Joe Louis died on Palm Sunday, April 12, 1981 of cardiac arrest, hours after being hailed by well-wishers attending the World Boxing Council heavyweight Championship fight between Larry Holmes and Trevor Berbick. On the morning of April 17, 1981, Good Friday, thousands of poor, humble, rich and famous flocked to Ceasar’s Palace Sports Pavilion in Las Vegas to attend the stirring Gospel service that followed Louis’ death. He lay in a copper casket in the middle of a boxing ring roped in red, white and blue and flanked by two honor guards from nearby Nellis Air Force Base. On the previous day thousands more had filed past his casket in the Hall draped in black.
At his funeral more than 800 people filled the chapel to capacity and an equal number outside listened to the service over a public address system. Louis was honored in song by Sammy Davis, Jr., and paid tributes by Frank Sinatra, a close friend for over forty years. The Reverend Jesse Jackson eloquently eulogized Louis as thousands of his fans paid their last respects. Bob Waters of Newsday suggested it would appropriate for Louis, as close to a king as any American ever was, be brought to his final resting place by a team of arch-necked horses. The procession of limousines, carrying the flag-draped coffin ended below the Tomb of the Unknown Soldiers. With a three-shot salute and the playing of “Taps”, Joe Louis Barrows Jr. was laid to rest on a cool spring day surrounded by flowers, athletes, famed individuals and thousands of loyal fans.

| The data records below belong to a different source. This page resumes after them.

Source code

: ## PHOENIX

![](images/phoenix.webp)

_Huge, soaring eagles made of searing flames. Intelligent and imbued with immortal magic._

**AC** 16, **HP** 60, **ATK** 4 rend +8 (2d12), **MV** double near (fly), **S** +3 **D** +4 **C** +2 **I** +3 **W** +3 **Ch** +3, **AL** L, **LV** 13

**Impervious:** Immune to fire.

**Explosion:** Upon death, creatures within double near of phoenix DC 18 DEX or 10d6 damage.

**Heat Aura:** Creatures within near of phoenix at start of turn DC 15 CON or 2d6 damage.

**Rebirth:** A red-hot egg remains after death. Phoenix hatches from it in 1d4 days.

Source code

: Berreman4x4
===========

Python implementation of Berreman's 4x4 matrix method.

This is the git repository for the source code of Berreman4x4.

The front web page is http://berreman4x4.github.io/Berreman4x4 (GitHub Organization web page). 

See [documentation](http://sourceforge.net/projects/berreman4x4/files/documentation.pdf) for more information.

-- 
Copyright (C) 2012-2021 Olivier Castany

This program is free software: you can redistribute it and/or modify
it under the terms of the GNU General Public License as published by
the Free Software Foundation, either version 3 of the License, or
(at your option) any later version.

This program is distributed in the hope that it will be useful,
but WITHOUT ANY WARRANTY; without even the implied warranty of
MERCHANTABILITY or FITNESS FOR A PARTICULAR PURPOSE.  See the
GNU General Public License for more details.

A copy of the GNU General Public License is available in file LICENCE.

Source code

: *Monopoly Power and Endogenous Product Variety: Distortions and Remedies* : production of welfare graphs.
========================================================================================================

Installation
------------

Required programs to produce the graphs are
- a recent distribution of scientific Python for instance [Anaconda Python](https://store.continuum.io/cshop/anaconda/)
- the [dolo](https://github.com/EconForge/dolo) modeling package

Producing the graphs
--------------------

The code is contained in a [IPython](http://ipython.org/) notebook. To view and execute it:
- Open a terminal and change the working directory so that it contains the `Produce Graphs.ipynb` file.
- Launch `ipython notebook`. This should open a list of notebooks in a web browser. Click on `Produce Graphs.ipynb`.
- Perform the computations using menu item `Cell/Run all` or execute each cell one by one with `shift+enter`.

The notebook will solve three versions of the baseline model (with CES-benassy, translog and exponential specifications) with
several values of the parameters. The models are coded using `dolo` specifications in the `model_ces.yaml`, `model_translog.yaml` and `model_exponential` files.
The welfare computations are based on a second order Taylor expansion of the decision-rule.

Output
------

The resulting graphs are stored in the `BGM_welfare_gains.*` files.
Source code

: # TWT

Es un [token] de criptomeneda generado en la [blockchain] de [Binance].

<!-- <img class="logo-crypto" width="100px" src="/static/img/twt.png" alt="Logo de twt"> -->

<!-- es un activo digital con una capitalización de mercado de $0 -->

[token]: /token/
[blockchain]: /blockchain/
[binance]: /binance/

Just recently the United States Postal service honored Joe Louis by presenting a Black Heritage Stamp in his name. Being the International champion and an American hero that he was, Joe Louis can still be remembered and appreciated for his accomplishments as an African American for his people and his contributions an as American to the world of sports that has enhanced all humanity.